Second, how can FGC Corse "enjoy the full support of the Aprilia racing department" when those guys are going to be busy with the GP1 effort?
And third, in GP1, they're going up against Honda, Yamaha, and Suzuki, and a full roster of world champions like Rossi, Roberts, and Biaggi. I think they're going to have their hindquarters handed to them on a plate.
First of all.... WSB will be even more of a second tier racing division than it ever was now that GP! has gone 4 Stroke. So why bother with it. Aprilia has cut it's teeth in racing and specifically GP. Their success has been built on it. If they let it go, they'd be giving up on the stratagy that got them to where they are today.
Second of all... who gives a crap. ALL the action worth watching next year will be in GP1. I can't believe that Haga isn't in GP1 on a 4 stroke where he's comfortable and likely competitive. So he'll probably win WSB... at his level of riding and the depleted level of WSB... big deal...
And third... So what!! They've done pretty damm well against them so far! Why turn and hide now! Will they win the title? Probably not. It would take Rossi to do that. But I bet they win enough to build on and more importantly, continue to build fans and sell bikes!
Just a question: I know Rossi is good on a 2-stroke, but how good is he on a 4-stroke? They are completely different bikes to ride. He is an excellent rider, but most, if not all of his experience is on two-strokes.
Rossi has done well in the Suzuka endurance races on the RC-51. He doesn't seem to find the transition all that difficult, and that is with the heavy engine braking of a V-twin. I don't think his learning curve will be that steep.
I think with the way that Honda Builds 2strokes, which is so much better than everyone else, that the best 2 stroke bike in the standings should be a honda. The Performance gap closes when you talk about 4 stroke bikes. The other manufacturers have almost just as much ability when it comes to the hardware. The rider, now that's where honda's pocket's come into play. I feel that the series will be more of a toss up this year, but Roberts, Checa, Katoh, and Rossi will be up front. If Suzuki has the Engine dialed in, Roberts will be hard to beat. In the end, I think that Roberts may be a better rider than Rossi.
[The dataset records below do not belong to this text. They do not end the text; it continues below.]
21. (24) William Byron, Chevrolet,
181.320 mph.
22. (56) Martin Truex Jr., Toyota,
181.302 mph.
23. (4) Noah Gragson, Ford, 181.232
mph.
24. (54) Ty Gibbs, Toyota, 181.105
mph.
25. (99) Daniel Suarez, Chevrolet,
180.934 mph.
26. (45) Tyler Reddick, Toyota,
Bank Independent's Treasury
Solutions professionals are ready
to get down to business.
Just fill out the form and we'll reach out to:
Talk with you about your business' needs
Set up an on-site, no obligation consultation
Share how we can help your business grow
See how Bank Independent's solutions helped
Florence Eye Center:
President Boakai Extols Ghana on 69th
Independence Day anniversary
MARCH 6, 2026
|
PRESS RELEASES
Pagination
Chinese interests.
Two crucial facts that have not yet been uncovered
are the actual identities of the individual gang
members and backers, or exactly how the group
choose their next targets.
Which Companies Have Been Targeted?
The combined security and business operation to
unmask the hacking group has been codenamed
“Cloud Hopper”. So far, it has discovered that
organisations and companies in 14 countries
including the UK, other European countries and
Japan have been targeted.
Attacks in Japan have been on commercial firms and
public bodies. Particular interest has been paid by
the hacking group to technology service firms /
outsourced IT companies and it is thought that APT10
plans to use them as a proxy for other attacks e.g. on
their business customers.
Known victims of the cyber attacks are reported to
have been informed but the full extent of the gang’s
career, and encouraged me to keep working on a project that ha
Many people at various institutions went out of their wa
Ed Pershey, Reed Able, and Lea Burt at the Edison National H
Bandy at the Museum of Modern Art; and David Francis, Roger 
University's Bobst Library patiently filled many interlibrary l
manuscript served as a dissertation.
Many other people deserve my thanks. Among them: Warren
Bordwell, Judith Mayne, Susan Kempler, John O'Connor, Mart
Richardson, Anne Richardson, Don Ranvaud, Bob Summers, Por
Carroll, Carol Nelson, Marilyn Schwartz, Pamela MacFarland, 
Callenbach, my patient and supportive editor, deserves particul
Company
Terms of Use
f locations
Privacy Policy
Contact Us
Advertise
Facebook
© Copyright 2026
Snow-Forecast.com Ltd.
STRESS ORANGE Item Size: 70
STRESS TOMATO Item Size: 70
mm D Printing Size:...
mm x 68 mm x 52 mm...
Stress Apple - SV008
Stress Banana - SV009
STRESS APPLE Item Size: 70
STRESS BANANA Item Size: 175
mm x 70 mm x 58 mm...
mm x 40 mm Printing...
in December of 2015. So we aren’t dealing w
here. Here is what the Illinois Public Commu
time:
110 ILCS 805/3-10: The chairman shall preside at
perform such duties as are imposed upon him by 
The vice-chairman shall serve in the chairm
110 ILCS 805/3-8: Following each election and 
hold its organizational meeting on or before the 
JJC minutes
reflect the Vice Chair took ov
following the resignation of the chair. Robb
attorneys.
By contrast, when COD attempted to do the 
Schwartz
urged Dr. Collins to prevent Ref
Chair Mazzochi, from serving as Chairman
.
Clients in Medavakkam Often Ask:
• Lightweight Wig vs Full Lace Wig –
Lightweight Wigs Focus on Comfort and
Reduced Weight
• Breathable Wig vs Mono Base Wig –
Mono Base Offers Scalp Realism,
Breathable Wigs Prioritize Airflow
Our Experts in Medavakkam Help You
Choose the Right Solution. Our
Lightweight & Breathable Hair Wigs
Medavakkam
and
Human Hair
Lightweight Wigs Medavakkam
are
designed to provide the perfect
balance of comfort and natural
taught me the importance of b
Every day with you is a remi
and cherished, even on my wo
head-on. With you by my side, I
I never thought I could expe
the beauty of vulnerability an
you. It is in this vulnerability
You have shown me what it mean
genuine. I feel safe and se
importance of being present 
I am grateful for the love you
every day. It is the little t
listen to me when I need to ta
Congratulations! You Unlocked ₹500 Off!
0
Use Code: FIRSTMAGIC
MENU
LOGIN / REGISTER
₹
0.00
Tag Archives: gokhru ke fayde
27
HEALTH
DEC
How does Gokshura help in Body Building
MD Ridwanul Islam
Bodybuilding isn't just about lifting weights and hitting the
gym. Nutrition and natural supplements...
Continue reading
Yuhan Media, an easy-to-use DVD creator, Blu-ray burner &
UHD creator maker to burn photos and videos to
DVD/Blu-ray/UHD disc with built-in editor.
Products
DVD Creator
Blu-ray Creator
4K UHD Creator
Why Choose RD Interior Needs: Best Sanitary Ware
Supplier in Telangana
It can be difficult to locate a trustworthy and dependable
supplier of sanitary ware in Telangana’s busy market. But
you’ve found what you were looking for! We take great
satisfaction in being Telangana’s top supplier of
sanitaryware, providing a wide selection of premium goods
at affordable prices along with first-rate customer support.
Ummm I bet they kick tail in GP1. They contracted their powertrain from Rotax last time and rocked the world. This time it's Cosworth's decades of F1 technology jammed into a bike. Look out Honda and Yamaha. I can't wait to see Ducati's oval piston twin.. I'm also waiting for beryllium to rear it's ugly head in GP racing. If I'm correct I don't believe exotic materials are banned. It's going to be 1980's F1 freewheeling technology fest mixed with some of today's wicked mechanicals, air valves and what not. Bring it on!
Which shows that you haven't read the rules for MotoGP - no oval pistons allowed and no exotic materials in the engine are very specifically noted there. So no beryllium and no rumoured oval piston Ducati.
Don't believe any rumours you read in MCN...
cant you see that this is the first step in consolidating the wsb and motogp into one very entertaining series?to bad the ama doesnt have the same kind of forward thinking,ama roadracing is all but dead and i will miss the talented riders but the organization will not be missed at all.i plan to support f-usa and wera this season and the ama can take a flying leap!!
i like krjr alot but i think this is your patriotism getting the better of you(which is not a bad thing)rossi is clearly the man to beat out there and having the honda juggernaut behind him doesnt hurt either
Yes, they have done very, very well in their short time in WSB - matching the performance of Ducati who have been doing it for over a decade. They obviously know four-stroke tech.
However, dont forget that Aprilia have been more than matching it with Honda, Yamaha, Suzuki in GP's for years - in fact winning multiple 125cc and 250cc championships with different riders in recent years. And they got better results with their twins in the 500's than Honda did. They aren't just copy-cats either, with plenty of unique technology.
I think it is fantastic that a smaller, apparently passionate company can do so well. They seem to be able to go well at whatever they have a go at.
On Haga's first GP wildcard race, he scored a 3rd. His first time racing a 500gp bike. I think he can handle it, but racers say Michelin tires are totally different now. Look at Simon Crafar, and how fast he was on Dunlops (regis laconi too) and when they all switched to michelin, it was a different story. Remember that year Haga raced the R7 on Michelins. He crashed almost every two to three races. When he went back to Dunlops, he almost won the championship.